Axios: Impact of Roe v. Wade Reversal Could Extend Far Beyond Abortion

This is the point I have been making.

Abortion is a practice. It was preceded in the 1950s and 1960s by a key cultural shift among our elites toward Left-Modernism. As a practice, the legalization of abortion merely reflects a change in the law that brought our society into line with its new set of dominant values. The same was true of the demise of racial segregation, the postwar trend toward deracination and cosmopolitanism, the legalization of interracial marriage, the triumph of feminism and gay rights, the embrace of birth control, etc. All of these things are the same thing which is elites reordering a society in line with a new set of values.

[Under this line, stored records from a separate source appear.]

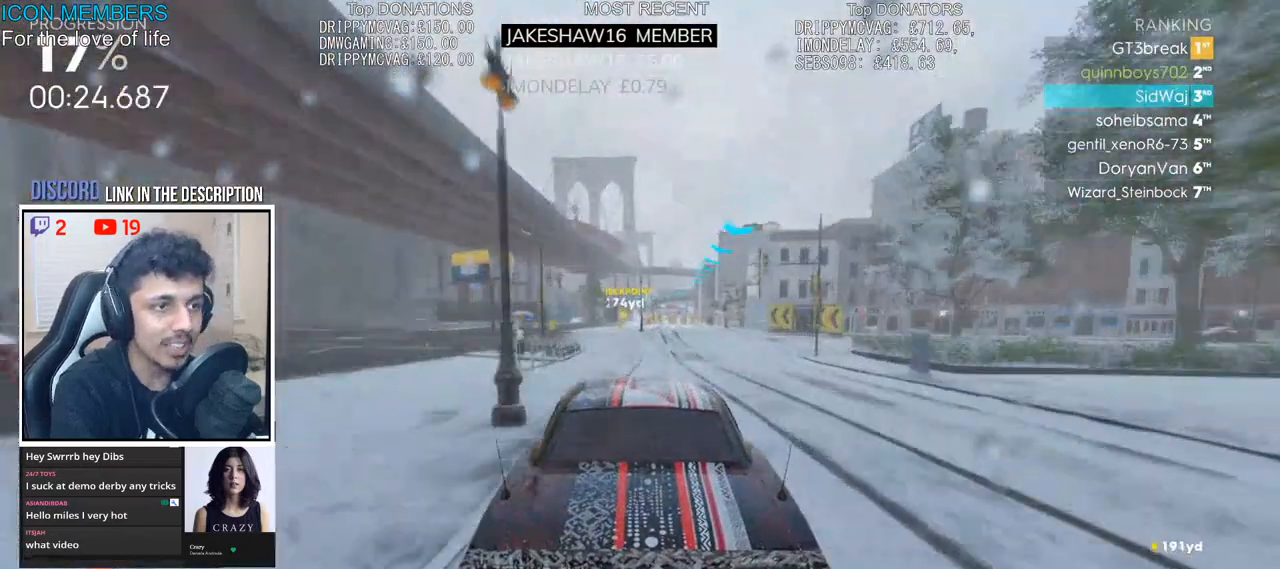
{"buttons": ["R2"], "left_stick": "center", "right_stick": "center", "events": [[150, "left_stick", "right"], [283, "left_stick", "center"]]}
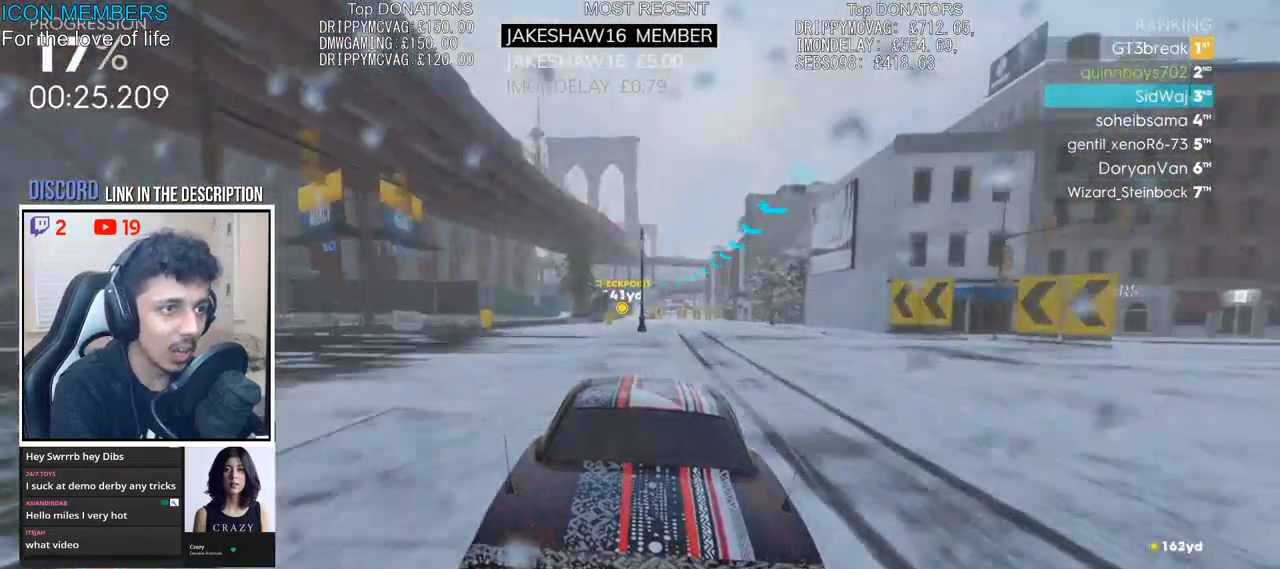
{"buttons": ["R2"], "left_stick": "center", "right_stick": "center", "events": [[17, "left_stick", "right"], [133, "left_stick", "center"]]}
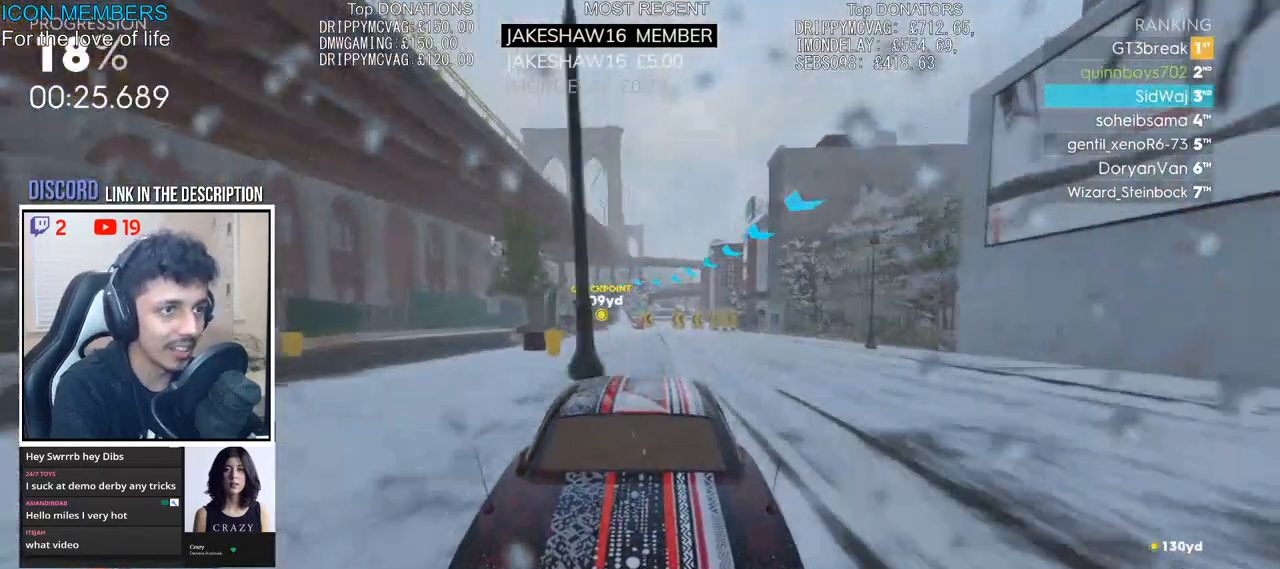
{"buttons": ["R2"], "left_stick": "center", "right_stick": "center", "events": [[167, "left_stick", "right"], [300, "left_stick", "center"]]}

There is a reason why all of these massive cultural shifts which broke with centuries of tradition all occurred around the same time. These shifts have always been linked to a change in elite values. Modernism with its romanticization of the inner world of the self, self-expression and cultural liberation and egalitarianism infected postwar elites and became ascendant in this era.

Axios:

“The implications of Roe v. Wade being overturned could stretch far beyond accessing an abortion.

Why it matters: Patients experiencing early miscarriages, ectopic pregnancies, or life-threatening medical conditions could also lose access to timely care, experts said Tuesday. …”

Eric P. Kaufmann described this key cultural shift in his outstanding book, The Rise and Fall of Anglo-America.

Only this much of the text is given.